Audio and message flow
- Clients send binary microphone audio over the websocket.
- The websocket wire format expects mono signed `16-bit PCM` audio at `24kHz`.
- The internal frontend explicitly resamples to `24kHz` before sending.
- Clients can also send JSON:
- `type: "user_message"`
- `data.text`
- optional `data.attachments`
- The server validates attachments for websocket `user_message` payloads before processing them.
- Attachment guardrails on websocket messages:
- maximum 5 files
- maximum 10 MB each
- allowed MIME families: images, PDF, plain text, XML, and SQLite
Server -> client events
- The realtime websocket currently sends JSON events such as:
- `session.created`
- `speech_started`
- `speech_stopped`
- `response.cancelled`
- `error`
- Audio responses are streamed back as binary websocket frames.
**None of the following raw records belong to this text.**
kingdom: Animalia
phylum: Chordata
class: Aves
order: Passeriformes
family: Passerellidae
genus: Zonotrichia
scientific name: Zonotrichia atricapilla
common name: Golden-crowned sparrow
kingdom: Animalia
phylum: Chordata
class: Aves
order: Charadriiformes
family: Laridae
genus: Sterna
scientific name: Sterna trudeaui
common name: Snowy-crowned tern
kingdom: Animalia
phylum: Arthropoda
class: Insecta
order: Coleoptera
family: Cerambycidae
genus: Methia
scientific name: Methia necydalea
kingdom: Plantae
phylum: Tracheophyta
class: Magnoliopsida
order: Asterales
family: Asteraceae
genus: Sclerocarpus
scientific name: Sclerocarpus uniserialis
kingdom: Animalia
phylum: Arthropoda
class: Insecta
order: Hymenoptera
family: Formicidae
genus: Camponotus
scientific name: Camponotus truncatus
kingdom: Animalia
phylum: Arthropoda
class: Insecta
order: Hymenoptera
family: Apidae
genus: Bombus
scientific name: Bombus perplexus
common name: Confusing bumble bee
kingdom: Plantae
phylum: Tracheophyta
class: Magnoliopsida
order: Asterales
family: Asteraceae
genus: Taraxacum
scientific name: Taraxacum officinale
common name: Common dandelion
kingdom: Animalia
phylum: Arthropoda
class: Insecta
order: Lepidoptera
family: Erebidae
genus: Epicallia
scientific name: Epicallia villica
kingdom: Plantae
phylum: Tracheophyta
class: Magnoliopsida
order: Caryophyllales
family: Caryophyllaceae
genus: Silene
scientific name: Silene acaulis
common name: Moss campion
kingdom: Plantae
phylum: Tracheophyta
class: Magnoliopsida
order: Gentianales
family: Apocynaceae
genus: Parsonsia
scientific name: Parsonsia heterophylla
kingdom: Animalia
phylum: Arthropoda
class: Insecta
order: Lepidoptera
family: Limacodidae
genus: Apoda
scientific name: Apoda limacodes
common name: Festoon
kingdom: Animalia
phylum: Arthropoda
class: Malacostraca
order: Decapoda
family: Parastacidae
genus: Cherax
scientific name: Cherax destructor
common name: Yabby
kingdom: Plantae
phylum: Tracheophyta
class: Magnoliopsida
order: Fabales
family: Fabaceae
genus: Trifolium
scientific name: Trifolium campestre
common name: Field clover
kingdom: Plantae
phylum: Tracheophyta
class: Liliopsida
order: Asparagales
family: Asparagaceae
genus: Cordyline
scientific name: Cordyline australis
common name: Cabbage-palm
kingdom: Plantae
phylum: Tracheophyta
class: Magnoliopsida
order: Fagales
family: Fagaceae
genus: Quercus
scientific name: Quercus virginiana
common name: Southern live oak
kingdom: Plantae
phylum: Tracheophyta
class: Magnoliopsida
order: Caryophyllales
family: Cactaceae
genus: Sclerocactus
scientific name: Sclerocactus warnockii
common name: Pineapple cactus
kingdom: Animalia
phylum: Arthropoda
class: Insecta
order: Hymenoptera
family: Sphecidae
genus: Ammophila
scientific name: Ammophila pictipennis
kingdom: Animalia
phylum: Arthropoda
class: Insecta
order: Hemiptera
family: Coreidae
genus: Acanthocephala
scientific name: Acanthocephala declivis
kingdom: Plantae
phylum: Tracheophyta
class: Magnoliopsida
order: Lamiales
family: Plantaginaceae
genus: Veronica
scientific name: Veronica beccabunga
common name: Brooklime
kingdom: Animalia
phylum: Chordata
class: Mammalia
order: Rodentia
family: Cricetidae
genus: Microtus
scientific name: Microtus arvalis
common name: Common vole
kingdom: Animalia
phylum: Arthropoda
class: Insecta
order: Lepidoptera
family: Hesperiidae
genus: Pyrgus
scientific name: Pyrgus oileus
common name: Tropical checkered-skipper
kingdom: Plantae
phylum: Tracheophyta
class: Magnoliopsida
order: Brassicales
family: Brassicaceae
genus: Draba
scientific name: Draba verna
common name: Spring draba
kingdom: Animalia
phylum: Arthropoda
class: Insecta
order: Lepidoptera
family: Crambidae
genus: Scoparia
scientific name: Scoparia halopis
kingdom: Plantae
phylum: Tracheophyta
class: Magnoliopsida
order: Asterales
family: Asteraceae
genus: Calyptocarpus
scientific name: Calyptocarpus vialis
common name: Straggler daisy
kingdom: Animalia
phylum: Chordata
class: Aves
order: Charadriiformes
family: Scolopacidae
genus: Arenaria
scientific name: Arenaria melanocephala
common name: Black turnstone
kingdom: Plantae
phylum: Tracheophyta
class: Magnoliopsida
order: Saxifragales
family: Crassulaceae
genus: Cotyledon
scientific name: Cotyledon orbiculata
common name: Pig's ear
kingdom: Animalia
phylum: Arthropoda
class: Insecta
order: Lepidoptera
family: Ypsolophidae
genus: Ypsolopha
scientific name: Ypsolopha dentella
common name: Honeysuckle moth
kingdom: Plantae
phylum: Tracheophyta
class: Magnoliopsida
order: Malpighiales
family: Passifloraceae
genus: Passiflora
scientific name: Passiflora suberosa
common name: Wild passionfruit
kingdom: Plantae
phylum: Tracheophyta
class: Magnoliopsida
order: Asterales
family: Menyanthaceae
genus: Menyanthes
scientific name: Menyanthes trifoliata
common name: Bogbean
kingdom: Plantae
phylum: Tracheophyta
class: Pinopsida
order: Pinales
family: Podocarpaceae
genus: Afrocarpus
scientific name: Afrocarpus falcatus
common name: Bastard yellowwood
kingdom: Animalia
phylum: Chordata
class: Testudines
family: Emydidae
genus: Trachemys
- `TtsAgent` additionally sends text-sidecar events such as:
- `text` with `role: user|assistant`
- `speaking.done`
- Internal chat also listens to org websocket events from the TTS path:
- `voice_thinking_started`
- `voice_thinking_ended`
Automation and takeover behavior
- Realtime agents refresh automation state from the conversation while the session is running.
- If automation is disabled on the conversation, the voice session stays connected and still saves user messages, but skips AI response generation.
- If the organization is out of tokens when voice starts, the server sets the conversation to `waiting_for_operator` and closes the realtime websocket with code `4008`.
- Native realtime paths also re-check token usage after each response and close with `4008` when the balance reaches zero.